◆ ASSIGNED TASK A: Display every line of the records that contains the string "True", matching case exactly.

○ ○ ○ ○ ○

Most grad schemes I see (although it probably depends by firm) have a 2 YOE cutoff for application eligibility. So technically you still qualify.
Isn't your BB spot still technically the same trainee programme since technically you're not guaranteed an associate position? That's how almost.all grad schemes work. I reckon similar to most grad schemes, if you don't absolutely suck, they'll keep you on.
It’s different, at least at my BB there isn’t a formal analyst programme, it’s just another rung in the hierarchy and there is not a significant RIF before making associate. Whereas some of these trading firms you hear how at the end of their 2 year training programmes only ~60% will get a permanent seat. Though not the case for all of them
I see that you got the P72 blast lol
?
What is up with their hardcore social media blasts?
Well they can blast all they want but can they at least just send me the fucking case study?
Prop will be very hard without a top top TEM degree from where you are right now.
I know many of these trading firms basically only want to hire maths geniuses, but there are a lot of exceptions out there, even know someone in the year above me at a top trading firm with a Philosophy degree…. I was also considering whether I should do a Quantitative Finance masters if I really want to go down that route.
"top trading firm" I mean what shop was this? Was it a quant trading firm? I'd be very surprised if this was somewhere like Citadel sec or 5 rings but Jane Street have a few non-standard grads there. You do see a few exceptions but they generally ace online assessments and have a proven track record of maths ability through competitions. A quant finance degree isn't really gonna suffice on its own, you either have the raw mental maths skills or don't. No degree is going to help you if you can't clear the basic assessments and brainteasers; before jumping onto the masters I'd consider if you have the prerequisite skills/interest in maths and probability to thrive there. Have a go at some zetamacs and the tradingjobs.net optiver mental maths test and see how you get on. Good luck.

○ ○ ○ ○ ○

◆ ASSIGNED TASK B: In the discussion of graduate schemes, what share of trainees at some trading firms get a permanent seat at the end of their 2-year training programs?

◆ DATA FOR THIS TASK:
○ ○ ○ ○ ○

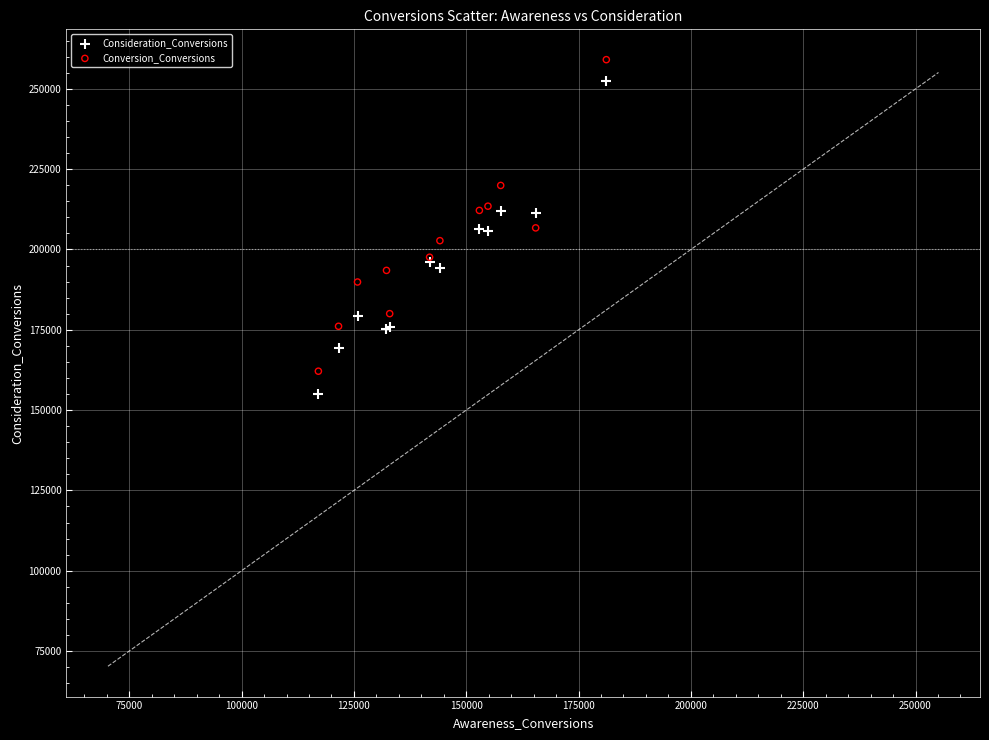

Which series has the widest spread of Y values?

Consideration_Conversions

○ ○ ○ ○ ○

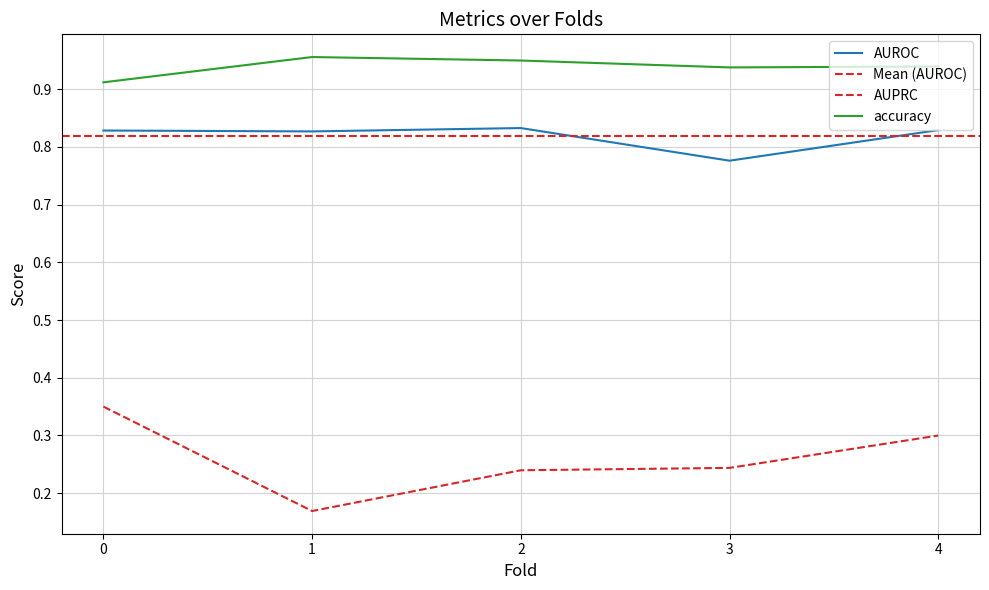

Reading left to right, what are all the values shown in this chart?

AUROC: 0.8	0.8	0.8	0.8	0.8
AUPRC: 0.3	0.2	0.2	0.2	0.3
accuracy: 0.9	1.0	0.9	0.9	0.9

○ ○ ○ ○ ○

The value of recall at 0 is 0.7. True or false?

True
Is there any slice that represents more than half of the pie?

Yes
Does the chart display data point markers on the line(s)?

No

○ ○ ○ ○ ○

◆ WRITTEN SOLUTION A:
The value of recall at 0 is 0.7. True or false?
True

◆ WRITTEN SOLUTION B: About 60% (~60%).